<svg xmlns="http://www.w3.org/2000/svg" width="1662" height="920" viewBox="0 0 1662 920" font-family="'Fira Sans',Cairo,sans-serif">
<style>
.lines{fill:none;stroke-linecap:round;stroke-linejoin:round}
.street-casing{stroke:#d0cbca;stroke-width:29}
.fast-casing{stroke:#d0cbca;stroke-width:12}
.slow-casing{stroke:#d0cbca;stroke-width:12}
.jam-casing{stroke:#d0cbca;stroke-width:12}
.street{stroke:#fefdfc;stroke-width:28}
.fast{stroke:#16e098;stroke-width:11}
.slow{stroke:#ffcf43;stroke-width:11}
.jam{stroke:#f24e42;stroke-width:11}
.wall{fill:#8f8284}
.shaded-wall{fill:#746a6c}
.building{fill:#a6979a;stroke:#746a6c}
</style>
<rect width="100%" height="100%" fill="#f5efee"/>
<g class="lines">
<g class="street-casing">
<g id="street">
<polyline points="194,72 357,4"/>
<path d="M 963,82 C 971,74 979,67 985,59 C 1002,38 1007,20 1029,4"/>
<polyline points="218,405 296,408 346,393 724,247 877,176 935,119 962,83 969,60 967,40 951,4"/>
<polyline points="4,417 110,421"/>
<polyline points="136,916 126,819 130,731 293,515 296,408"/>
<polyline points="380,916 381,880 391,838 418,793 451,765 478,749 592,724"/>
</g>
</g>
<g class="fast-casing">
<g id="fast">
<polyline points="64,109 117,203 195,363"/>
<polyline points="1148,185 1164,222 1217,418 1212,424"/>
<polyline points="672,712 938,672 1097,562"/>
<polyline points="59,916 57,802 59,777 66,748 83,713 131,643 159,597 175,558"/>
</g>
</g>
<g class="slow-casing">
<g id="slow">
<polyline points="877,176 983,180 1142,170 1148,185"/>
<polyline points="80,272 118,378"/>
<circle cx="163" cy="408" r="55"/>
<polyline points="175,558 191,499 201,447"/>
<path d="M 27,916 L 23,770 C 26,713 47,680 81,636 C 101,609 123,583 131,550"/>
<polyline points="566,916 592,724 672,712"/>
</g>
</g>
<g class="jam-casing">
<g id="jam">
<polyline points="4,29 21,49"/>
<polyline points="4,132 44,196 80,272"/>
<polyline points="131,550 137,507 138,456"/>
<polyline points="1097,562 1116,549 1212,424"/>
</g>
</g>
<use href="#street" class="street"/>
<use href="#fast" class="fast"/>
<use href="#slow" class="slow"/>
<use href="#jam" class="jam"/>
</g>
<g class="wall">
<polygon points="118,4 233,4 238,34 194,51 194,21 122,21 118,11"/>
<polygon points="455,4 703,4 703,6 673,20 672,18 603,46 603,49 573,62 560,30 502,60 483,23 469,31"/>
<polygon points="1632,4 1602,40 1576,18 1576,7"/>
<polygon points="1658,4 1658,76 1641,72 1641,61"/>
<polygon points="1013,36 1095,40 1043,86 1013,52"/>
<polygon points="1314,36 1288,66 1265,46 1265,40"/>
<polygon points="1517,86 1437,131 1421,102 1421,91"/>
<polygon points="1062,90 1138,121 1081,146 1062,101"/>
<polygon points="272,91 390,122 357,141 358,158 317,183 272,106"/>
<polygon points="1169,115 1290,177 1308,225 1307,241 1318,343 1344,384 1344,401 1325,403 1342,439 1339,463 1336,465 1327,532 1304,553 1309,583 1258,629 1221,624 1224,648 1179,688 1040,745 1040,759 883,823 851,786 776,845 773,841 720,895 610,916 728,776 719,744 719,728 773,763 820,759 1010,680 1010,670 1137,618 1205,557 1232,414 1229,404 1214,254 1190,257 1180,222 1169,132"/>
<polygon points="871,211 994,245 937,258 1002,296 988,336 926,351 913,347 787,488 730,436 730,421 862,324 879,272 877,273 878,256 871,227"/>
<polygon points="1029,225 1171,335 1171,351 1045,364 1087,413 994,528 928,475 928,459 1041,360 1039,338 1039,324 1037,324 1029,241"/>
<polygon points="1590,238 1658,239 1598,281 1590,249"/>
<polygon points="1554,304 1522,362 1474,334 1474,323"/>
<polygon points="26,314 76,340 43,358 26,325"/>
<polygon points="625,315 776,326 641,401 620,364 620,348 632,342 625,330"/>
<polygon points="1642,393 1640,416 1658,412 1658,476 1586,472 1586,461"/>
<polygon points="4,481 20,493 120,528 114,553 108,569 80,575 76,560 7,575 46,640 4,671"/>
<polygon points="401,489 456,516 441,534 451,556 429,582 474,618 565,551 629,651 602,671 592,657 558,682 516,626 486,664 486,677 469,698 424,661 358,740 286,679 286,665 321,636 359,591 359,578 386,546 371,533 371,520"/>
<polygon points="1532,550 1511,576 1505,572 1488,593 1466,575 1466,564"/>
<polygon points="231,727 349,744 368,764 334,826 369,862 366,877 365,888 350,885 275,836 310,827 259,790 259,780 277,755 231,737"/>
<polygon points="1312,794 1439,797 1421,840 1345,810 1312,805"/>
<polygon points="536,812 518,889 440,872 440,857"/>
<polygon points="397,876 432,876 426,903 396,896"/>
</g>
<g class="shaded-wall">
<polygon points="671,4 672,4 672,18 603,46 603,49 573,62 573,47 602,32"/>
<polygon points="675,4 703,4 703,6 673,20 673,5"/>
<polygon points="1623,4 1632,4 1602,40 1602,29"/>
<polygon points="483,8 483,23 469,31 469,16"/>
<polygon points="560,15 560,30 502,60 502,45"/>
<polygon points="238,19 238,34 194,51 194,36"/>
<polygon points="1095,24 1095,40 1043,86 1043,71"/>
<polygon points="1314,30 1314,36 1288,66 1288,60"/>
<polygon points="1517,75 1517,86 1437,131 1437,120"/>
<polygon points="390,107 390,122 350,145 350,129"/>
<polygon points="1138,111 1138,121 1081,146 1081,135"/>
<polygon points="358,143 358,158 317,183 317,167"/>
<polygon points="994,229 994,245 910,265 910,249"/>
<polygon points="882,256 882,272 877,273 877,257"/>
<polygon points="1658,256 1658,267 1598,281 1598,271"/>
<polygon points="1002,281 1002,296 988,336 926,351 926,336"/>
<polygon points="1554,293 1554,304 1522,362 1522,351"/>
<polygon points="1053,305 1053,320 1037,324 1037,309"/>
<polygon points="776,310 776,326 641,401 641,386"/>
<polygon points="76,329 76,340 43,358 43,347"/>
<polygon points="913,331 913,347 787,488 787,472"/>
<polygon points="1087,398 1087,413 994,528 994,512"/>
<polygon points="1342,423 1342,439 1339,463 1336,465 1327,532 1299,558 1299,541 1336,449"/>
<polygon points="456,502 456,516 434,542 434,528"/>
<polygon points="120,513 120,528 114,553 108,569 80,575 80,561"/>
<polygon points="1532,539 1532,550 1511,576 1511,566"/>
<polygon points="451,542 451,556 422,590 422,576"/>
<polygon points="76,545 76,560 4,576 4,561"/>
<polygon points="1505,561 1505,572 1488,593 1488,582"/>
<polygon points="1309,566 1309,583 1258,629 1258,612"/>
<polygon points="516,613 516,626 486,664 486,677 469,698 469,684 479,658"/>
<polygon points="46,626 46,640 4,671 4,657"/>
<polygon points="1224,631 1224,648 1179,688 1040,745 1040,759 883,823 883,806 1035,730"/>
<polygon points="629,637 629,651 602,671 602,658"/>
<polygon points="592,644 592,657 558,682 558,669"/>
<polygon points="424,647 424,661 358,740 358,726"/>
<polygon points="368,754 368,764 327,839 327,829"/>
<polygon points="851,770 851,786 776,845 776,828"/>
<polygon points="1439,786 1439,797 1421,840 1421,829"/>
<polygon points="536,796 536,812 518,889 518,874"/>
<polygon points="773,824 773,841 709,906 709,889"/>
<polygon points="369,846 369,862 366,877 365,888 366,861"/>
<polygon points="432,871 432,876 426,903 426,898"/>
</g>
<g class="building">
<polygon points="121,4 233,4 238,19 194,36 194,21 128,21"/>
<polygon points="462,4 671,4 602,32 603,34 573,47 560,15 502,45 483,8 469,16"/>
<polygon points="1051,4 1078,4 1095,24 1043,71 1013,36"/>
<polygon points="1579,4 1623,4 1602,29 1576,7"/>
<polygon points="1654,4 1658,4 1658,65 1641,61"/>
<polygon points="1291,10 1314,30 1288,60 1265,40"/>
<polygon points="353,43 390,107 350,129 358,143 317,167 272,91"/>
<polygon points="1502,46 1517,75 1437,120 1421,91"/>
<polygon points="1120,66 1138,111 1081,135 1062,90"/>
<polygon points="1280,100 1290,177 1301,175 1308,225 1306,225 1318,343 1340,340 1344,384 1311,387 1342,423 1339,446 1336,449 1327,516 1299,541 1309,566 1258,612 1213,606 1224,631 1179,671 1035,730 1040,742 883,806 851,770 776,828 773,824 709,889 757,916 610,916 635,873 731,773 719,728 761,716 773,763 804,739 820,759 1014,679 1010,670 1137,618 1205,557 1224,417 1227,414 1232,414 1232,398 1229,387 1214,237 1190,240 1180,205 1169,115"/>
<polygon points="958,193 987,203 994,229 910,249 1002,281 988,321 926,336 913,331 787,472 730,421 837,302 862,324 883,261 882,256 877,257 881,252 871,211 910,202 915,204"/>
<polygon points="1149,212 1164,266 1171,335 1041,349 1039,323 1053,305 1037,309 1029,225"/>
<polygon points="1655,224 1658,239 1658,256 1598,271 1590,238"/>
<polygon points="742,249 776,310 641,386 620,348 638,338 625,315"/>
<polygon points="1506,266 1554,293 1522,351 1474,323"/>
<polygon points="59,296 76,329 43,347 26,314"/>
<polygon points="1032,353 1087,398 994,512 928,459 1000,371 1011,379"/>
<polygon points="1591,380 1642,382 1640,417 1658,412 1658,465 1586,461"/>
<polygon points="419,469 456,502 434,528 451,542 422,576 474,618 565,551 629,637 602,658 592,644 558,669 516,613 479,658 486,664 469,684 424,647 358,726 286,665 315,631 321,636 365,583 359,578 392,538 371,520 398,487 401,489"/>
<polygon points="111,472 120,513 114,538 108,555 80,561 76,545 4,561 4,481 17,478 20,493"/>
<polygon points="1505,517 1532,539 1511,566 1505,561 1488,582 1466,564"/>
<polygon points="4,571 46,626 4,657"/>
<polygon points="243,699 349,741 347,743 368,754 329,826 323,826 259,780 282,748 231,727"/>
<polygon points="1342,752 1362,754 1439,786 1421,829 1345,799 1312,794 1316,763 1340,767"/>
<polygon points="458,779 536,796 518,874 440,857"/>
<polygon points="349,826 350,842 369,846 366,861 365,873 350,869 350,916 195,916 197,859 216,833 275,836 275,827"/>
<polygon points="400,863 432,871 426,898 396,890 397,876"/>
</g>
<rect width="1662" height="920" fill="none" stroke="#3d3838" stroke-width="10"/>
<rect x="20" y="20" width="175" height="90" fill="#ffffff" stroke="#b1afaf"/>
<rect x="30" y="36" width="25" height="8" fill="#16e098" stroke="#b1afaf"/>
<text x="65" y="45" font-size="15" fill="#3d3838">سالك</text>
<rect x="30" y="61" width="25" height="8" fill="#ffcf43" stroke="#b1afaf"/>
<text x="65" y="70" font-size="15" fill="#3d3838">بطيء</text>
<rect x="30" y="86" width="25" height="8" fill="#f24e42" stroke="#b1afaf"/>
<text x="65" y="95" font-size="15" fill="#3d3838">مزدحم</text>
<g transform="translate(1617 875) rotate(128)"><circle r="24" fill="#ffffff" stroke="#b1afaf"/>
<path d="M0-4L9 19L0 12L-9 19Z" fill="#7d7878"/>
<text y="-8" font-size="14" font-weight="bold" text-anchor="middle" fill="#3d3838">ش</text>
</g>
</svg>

== == ==

EXERCISE DETAILS >>
Where does the word "lines" appear in the listing above? Copy every line that holds it.

RESULT FOR THIS EXERCISE >>
.lines{fill:none;stroke-linecap:round;stroke-linejoin:round}
<g class="lines">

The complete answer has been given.